La gente que dice “ya voy saliendo” cuando todavía está en pijama
¿Cuál es la mentira más común del ser humano?
Decir “ya voy saliendo” es, probablemente, la mentira social más aceptada del planeta. No es grave, no es malintencionada, no destruye relaciones… pero tampoco es verdad.
Porque cuando alguien dice “ya voy saliendo”, en la mayoría de los casos no ha salido, no está cerca de salir y, en situaciones extremas, ni siquiera ha decidido qué zapatos ponerse.
“Ya voy saliendo” es una frase elástica. Puede significar desde “estoy cerrando la puerta” hasta “estoy buscando la toalla para bañarme”.
Es un concepto, no un hecho. Una intención espiritual. Una promesa con fe, pero sin respaldo logístico.
La escena es universal. Alguien escribe: “¿dónde estás?”. Y la respuesta sale automática, casi instintiva: “ya voy saliendo”.
El problema es que en ese momento la persona sigue en pijama, sentada en la cama, revisando redes, pensando si realmente quiere ir.
Pero decir “ya voy saliendo” da tranquilidad. Es una anestesia social. Calma al otro mientras uno organiza su vida… o decide si realmente va a organizarla.

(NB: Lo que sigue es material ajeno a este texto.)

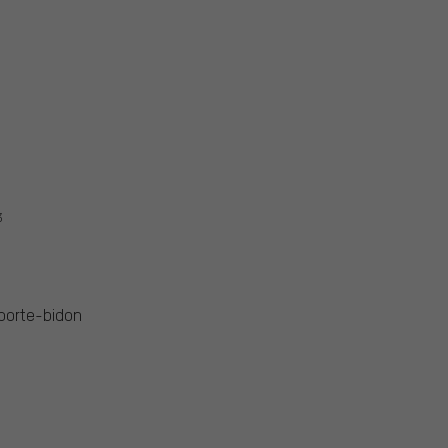
3
 porte-bidon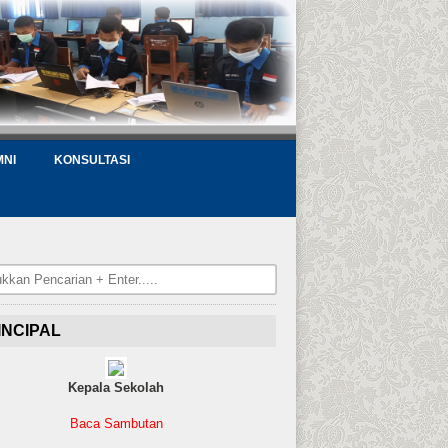
MNI
KONSULTASI
INCIPAL
Kepala Sekolah
Baca Sambutan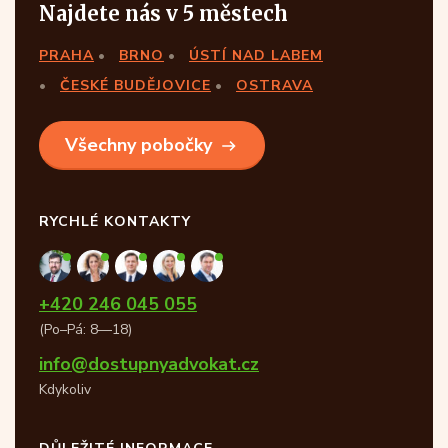
Najdete nás v 5 městech
PRAHA
BRNO
ÚSTÍ NAD LABEM
ČESKÉ BUDĚJOVICE
OSTRAVA
Všechny pobočky
RYCHLÉ KONTAKTY
+420 246 045 055
(Po–Pá: 8—18)
info@dostupnyadvokat.cz
Kdykoliv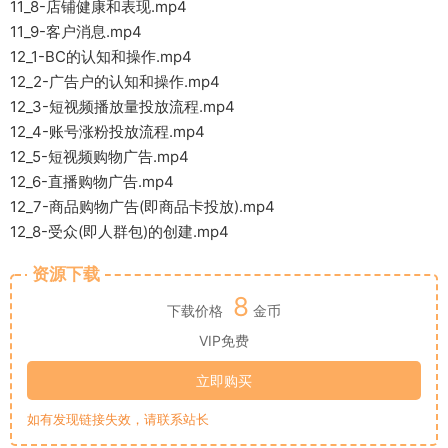
11_8-店铺健康和表现.mp4
11_9-客户消息.mp4
12_1-BC的认知和操作.mp4
12_2-广告户的认知和操作.mp4
12_3-短视频播放量投放流程.mp4
12_4-账号涨粉投放流程.mp4
12_5-短视频购物广告.mp4
12_6-直播购物广告.mp4
12_7-商品购物广告(即商品卡投放).mp4
12_8-受众(即人群包)的创建.mp4
资源下载
8
下载价格
金币
VIP免费
立即购买
如有发现链接失效，请联系站长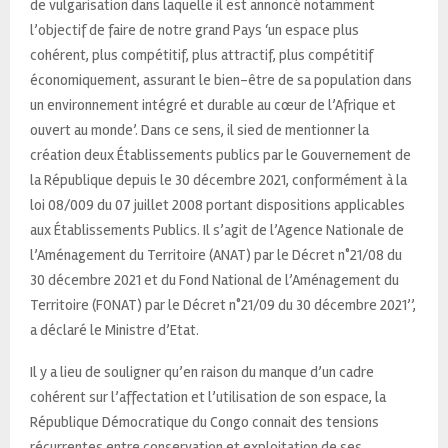
de vulgarisation dans laquelle il est annoncé notamment
l’objectif de faire de notre grand Pays ‘un espace plus
cohérent, plus compétitif, plus attractif, plus compétitif
économiquement, assurant le bien-être de sa population dans
un environnement intégré et durable au cœur de l’Afrique et
ouvert au monde’. Dans ce sens, il sied de mentionner la
création deux Établissements publics par le Gouvernement de
la République depuis le 30 décembre 2021, conformément à la
loi 08/009 du 07 juillet 2008 portant dispositions applicables
aux Établissements Publics. Il s’agit de l’Agence Nationale de
l’Aménagement du Territoire (ANAT) par le Décret n°21/08 du
30 décembre 2021 et du Fond National de l’Aménagement du
Territoire (FONAT) par le Décret n°21/09 du 30 décembre 2021’’,
a déclaré le Ministre d’Etat.
Il y a lieu de souligner qu’en raison du manque d’un cadre
cohérent sur l’affectation et l’utilisation de son espace, la
République Démocratique du Congo connait des tensions
récurrentes entre conservation et exploitation de ses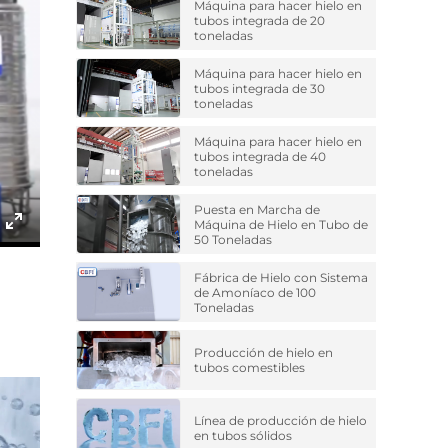
Máquina para hacer hielo en
tubos integrada de 20
toneladas
Máquina para hacer hielo en
tubos integrada de 30
toneladas
Máquina para hacer hielo en
tubos integrada de 40
toneladas
Puesta en Marcha de
Máquina de Hielo en Tubo de
50 Toneladas
Enter
fullscreen
Fábrica de Hielo con Sistema
de Amoníaco de 100
Toneladas
Producción de hielo en
tubos comestibles
Línea de producción de hielo
en tubos sólidos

Lo maravilloso de esta frase es su capacidad de adaptación. Si pasan cinco minutos, “ya voy saliendo” significa que hubo tráfico.
Si pasan diez, significa que “me demoré un poco”. Si pasan veinte, ya se entra en el terreno del descaro elegante: “no sabes lo que pasó”.
Nunca se aclara qué pasó. No es necesario. La frase se sostiene sola.
Hay expertos en el “ya voy saliendo”. Personas que lo dicen con una convicción tan fuerte que hasta ellos mismos se lo creen.
Lo dicen mientras se meten a bañar. Lo dicen mientras buscan medias. Lo dicen mientras eligen qué ponerse. Lo dicen incluso cuando aún están decidiendo si ir o cancelar con una excusa mejor.
También existe la versión optimista del “ya voy saliendo”, esa que se dice con esperanza genuina.
La persona cree que en cinco minutos estará lista, pero subestima todo: el tiempo de arreglarse, el tráfico, la distancia, la vida.
Cinco minutos se convierten en treinta, y la frase empieza a pesar en la conciencia. Pero ya es tarde. La mentira ya salió. Ahora hay que sostenerla.
Del otro lado está la víctima
Esa persona que escucha “ya voy saliendo” y decide confiar. Se arregla, se prepara, se queda esperando.
Al principio con paciencia. Luego revisando el celular. Luego mirando el reloj. Luego escribiendo “¿todo bien?”.
Y ahí vuelve la frase mágica: “sí, ya voy llegando”. Que, en realidad, significa exactamente lo mismo que la anterior.
Lo más curioso es que todos sabemos que no es verdad… y aun así la aceptamos. Porque todos la hemos dicho. Porque todos hemos sido esa persona en pijama.
Porque sabemos que un día seremos nosotros otra vez. Es un pacto social no escrito. Una mentira pequeña, compartida, casi tierna.
Hay personas que jamás dicen “ya voy saliendo” si no es cierto. Son seres extraños, casi míticos, que llegan puntuales y no entienden este comportamiento.
Pero son minoría. La humanidad funciona sobre retrasos justificados con frases vagas.
El “ya voy saliendo” también tiene variaciones. Está el “ya casi”, el “estoy a nada”, el “en cinco estoy ahí”.
Todos pertenecen a la misma familia lingüística: la de las promesas optimistas sin fundamento.
Y, sin embargo, seguimos usándola. Porque decir “todavía no estoy listo y probablemente llegue tarde” suena demasiado honesto. Porque la verdad absoluta genera conflicto. Porque el “ya voy saliendo” mantiene la paz, aunque sea ficticia.
Quizá el problema no es la frase, sino el tiempo. Vivimos corriendo, sobreestimando nuestra capacidad de llegar a todo, subestimando el trayecto entre la intención y la acción. El “ya voy saliendo” es solo el síntoma.
Así que la próxima vez que alguien te diga “ya voy saliendo”, no te enojes. Sonríe. Respira. Da margen.
Probablemente esa persona te está escribiendo desde su cama, en pijama, con la mejor de las intenciones… y cero probabilidades de llegar a tiempo.
Y seamos honestos: tú también has sido esa persona.